6. Bagaimana aturan pembayaran dan pelaporan pajak penghasilan pasal 21/26?

Menurut Peraturan Jenderal Pajak Nomor PER - 32/PJ/2015 pasal 24


1. PPh Pasal 21 dan/atau PPh Pasal 26 yang dipotong oleh Pemotong PPh Pasal 21
dan/atau PPh Pasal 26 untuk setiap Masa Pajak wajib disetor ke Kantor Pos atau bank
yang ditunjuk oleh Menteri Keuangan, paling lama 10 (sepuluh) hari setelah Masa
Pajak berakhir.
2. Pemotong PPh Pasal 21 dan/atau PPh Pasal 26 wajib melaporkan pemotongan dan
penyetoran PPh Pasal 21 dan/atau PPh Pasal 26 untuk setiap Masa Pajak yang
dilakukan melalui penyampaian Surat Pemberitahuan Masa PPh Pasal 21 dan/atau
PPh Pasal 26 ke Kantor Pelayanan Pajak tempat Pemotong PPh Pasal 21 dan/atau PPh
Pasal 26 terdaftar, paling lama 20 (dua puluh) hari setelah Masa Pajak berakhir.

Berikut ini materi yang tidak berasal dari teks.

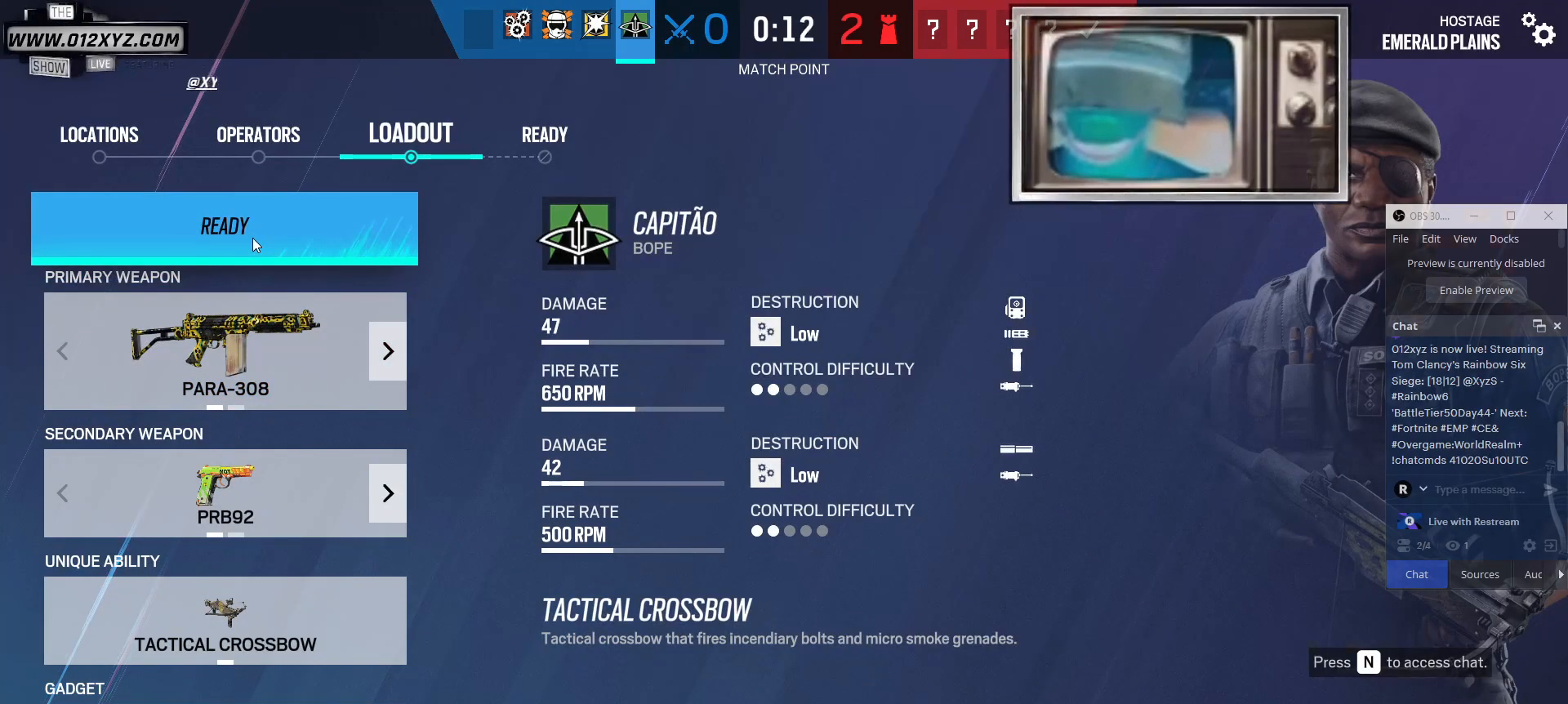
{"keys": [], "mouse": [], "events": []}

3. Dalam hal tanggal jatuh tempo penyetoran PPh Pasal 21 dan/atau PPh Pasal 26
sebagaimana dimaksud pada ayat (1) dan batas waktu pelaporan PPh Pasal 21
dan/atau PPh Pasal 26 sebagaimana dimaksud pada ayat (2) bertepatan dengan hari
libur termasuk hari Sabtu atau hari libur nasional, penyetoran dan pelaporan PPh
Pasal 21 dan/atau PPh Pasal 26 dapat dilakukan pada hari kerja berikutnya.

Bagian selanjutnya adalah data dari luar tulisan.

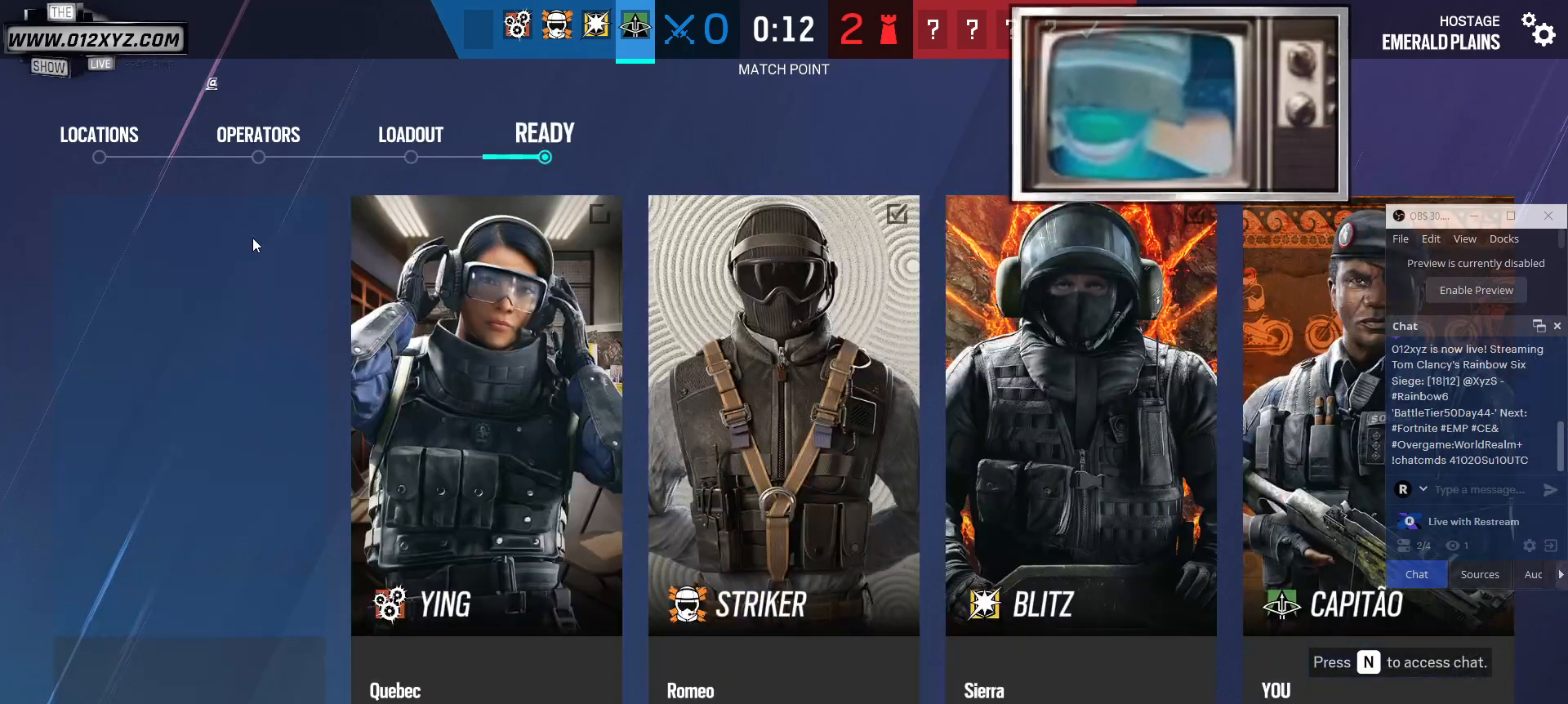
{"keys": [], "mouse": [], "events": []}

SPT Masa PPh Pasal 21 adalah Surat Pemberitahuan untuk melaporkan tentang Pajak
Penghasilan karyawan di Indonesia. Batas waktu pembayaran jatuh pada tanggal 10 bulan
berikutnya, diikuti oleh batas akhir waktu lapor pajak yaitu setiap tanggal 20 untuk SPT Masa
PPh dan 30 April setiap tahunnya untuk Tahun Pajak sebelumnya.